> [Extract]
Fig. 3 DSC scans of Nb₂O₅-B₂O₃-Mg powders milled for different time

3.2 Phase, chemical and thermal analyses of milled and leached powders

Figure 4 shows the XRD patterns of the Nb₂O₅- B₂O₃-Mg powders milled for 2, 3, 5, 7 and 9 h after leaching. Figure 4 reveals that the unwanted by-product MgO was completely removed from the powder blend after leaching with 4 mol/L HCl and pure niobium boride powders comprising NbB, NbB₂ and Nb₃B₄ phases were obtained. As seen from the XRD patterns of the leached samples, there is no residual magnesium chloride, oxychloride or hydroxychloride as leaching products which indicates the effectiveness of the leaching parameters. The dissolution of MgO was also confirmed by AAS analyses of the leach solutions decanted from the residual powders. The amount of Mg in the leach solution increases from 5337×10^-6 to 8312×10^-6 (mass fraction), as the milling time increases from 3 to 9 h. This shows that the dissolution of MgO in HCl was enhanced with increasing milling time. This phenomenon can be attributed to the higher surface areas of the particles milled for longer time [31].

Fig. 4 XRD patterns of Nb₂O₅-B₂O₃-Mg powders milled for different time after leaching

Furthermore, AAS analyses of the leach solution showed that it consists of 35×10^-6 Fe for the powders after milling for 5 h and leaching with 4 mol/L HCl. The remaining Fe impurity in the powders can also be determined from the magnetic measurements, which provided that the material has a ferromagnetic tendency. Figures 5(a) and (b) exhibit the room-temperature magnetic field versus magnetization curves of the Nb₂O₅-B₂O₃-Mg powder milled for 5 h before and after leaching with 4 mol/L HCl. The powders milled for 5 h are paramagnetic (Fig. 5(a)), which points out the presence of Fe impurity in the order of 10^-6. As seen from Fig. 5(b), the mechanochemically synthesized niobium boride powders (NbB-NbB₂-Nb₃B₄) became diamagnetic after leaching treatment which definitely proves the absence of Fe in the resultant powders. Both the AAS analysis and magnetic measurements indicate that Fe impurity released from the milling media is completely removed by HCl leaching as well as MgO.

Fig. 5 Room-temperature magnetic measurement of Nb₂O₅-B₂O₃-Mg powders milled for 5 h before (a) and after (b) leaching with 4 mol/L HCl

Table 1 exhibits the semi-quantitative phase analyses of the milled (for different time) and leached powders. Analysis results were obtained from the Rietveld refinement method based on the XRD patterns in Fig. 4. Rietveld refinement method was conducted on the milled and leached powders for the determination of the estimated amount of the niobium boride phases eliminated from the MgO contamination. As seen from Table 1, extending milling time up to 9 h seems to change the compositions of the leached products. The amounts of NbB, NbB₂ and Nb₃B₄ phases differ from one another at each milled powder. After reduction reaction took place at the end of milling for 2 h, NbB emerged with 55% (volume fraction) dominant phase. However, Nb₃B₄ occurred with 43.3% (volume fraction) major phase at the end of milling for 3 h. Besides, the amounts of NbB₂ and Nb₃B₄ phases gradually decreased and NbB phase had the majority in the total volume with increasing milling time from 3 to 9 h. The change of dominant phase in the 2 and 3 h milled powders arose from the incidental conditions of the mechanochemical synthesis process such as interaction of reactant particles on B₂O₃-poor or B₂O₃-rich surfaces until a homogeneous distribution was reached. Thus, it can be said that a steady-state condition in the overall reaction could be achieved at milling time over 3 h, at which a consistency in the major phase was obtained. These findings are also in good agreement with the XRD and DSC analyses in Figs. 1, 3 and 4. Thus, NbB is the dominant phase after milling for 5, 7 and 9 h and subsequent leaching.

> [Brief 1]
Render the rows as a Markdown table with columns Row No. and Line, starting from the first row and ending with the row containing "So there you have it, a foolproof way to make". Leave out any blank lines.
> [Brief 2]
Write the next part of the niobium boride powder analysis, continuing after its final sentence.
The rows have no connection to the text above them.

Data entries
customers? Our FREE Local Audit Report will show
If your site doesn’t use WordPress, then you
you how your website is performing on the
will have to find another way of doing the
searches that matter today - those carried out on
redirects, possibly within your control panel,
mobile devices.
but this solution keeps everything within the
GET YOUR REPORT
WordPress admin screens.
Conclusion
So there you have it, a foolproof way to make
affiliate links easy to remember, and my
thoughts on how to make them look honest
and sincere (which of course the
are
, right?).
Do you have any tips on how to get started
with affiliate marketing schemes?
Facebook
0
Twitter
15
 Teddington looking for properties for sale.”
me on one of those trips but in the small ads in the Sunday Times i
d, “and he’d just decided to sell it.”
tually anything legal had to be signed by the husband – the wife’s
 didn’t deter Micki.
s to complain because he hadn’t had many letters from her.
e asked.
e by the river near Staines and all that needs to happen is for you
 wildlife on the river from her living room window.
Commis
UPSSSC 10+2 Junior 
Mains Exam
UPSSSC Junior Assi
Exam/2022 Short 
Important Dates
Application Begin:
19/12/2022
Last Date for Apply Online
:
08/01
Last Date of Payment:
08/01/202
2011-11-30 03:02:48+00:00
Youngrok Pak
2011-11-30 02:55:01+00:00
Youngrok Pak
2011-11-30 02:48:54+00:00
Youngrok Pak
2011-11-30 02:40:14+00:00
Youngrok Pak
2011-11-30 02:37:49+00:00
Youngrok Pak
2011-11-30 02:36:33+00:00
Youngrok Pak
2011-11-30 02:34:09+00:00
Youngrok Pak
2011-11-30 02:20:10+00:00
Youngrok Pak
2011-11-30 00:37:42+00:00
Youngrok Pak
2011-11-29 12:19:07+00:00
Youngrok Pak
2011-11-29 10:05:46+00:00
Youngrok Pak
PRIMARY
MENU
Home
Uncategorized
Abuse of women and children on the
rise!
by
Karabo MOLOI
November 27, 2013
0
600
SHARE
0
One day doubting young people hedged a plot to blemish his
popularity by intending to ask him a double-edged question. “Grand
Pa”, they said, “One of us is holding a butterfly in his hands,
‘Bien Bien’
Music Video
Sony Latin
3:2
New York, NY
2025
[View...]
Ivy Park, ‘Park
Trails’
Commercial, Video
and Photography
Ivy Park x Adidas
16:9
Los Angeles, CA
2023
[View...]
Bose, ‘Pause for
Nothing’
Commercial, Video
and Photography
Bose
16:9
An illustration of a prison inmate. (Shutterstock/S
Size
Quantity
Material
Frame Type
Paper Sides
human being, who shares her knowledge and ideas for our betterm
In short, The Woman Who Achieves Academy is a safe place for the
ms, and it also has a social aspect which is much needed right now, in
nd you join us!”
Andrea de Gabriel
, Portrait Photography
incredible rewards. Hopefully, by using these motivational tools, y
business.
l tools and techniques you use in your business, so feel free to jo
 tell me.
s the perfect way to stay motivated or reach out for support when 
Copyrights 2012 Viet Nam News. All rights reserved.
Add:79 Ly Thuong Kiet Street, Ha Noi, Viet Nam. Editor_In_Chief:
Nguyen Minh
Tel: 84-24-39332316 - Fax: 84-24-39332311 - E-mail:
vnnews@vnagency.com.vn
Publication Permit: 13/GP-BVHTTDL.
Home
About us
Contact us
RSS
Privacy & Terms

> [Result 1]
| Row No. | Line |
|---|---|
| 1 | customers? Our FREE Local Audit Report will show |
| 2 | If your site doesn’t use WordPress, then you |
| 3 | you how your website is performing on the |
| 4 | will have to find another way of doing the |
| 5 | searches that matter today - those carried out on |
| 6 | redirects, possibly within your control panel, |
| 7 | mobile devices. |
| 8 | but this solution keeps everything within the |
| 9 | GET YOUR REPORT |
| 10 | WordPress admin screens. |
| 11 | Conclusion |
| 12 | So there you have it, a foolproof way to make |

> [Result 2]
Table 1 Semi-quantitative phase analyses of milled and leached powders, obtained from Rietveld refinement method based on their XRD patterns

Figure 6 presents the DSC scans of the Nb₂O₅-B₂O₃-Mg powders after milling for 5 and 9 h and leaching with 4 mol/L HCl. They almost show the same tendency up to 1300 °C. DSC scans of the milled and leached powders given in Fig. 6 do not show any sharp exothermic peak. This is the solid evidence of sufficient purity that milled powders achieved after leaching with 4 mol/L HCl. Even if a small amount of MgO (which cannot be detected by XRD) was still present in the leached powders, it would react with niobium boride phases to form Mg_xNb_yO_z compound during the heating up to 1300 °C, which is a highly exothermic reaction. On the basis of XRD, AAS, DSC analyses and magnetic measurements of the milled powders after leaching treatment, it is clear that the resultant powders do not include any contamination or other unwanted reaction products. Furthermore, DSC scans in Fig. 6 show decrease in heat flow at temperatures higher than 1200 °C.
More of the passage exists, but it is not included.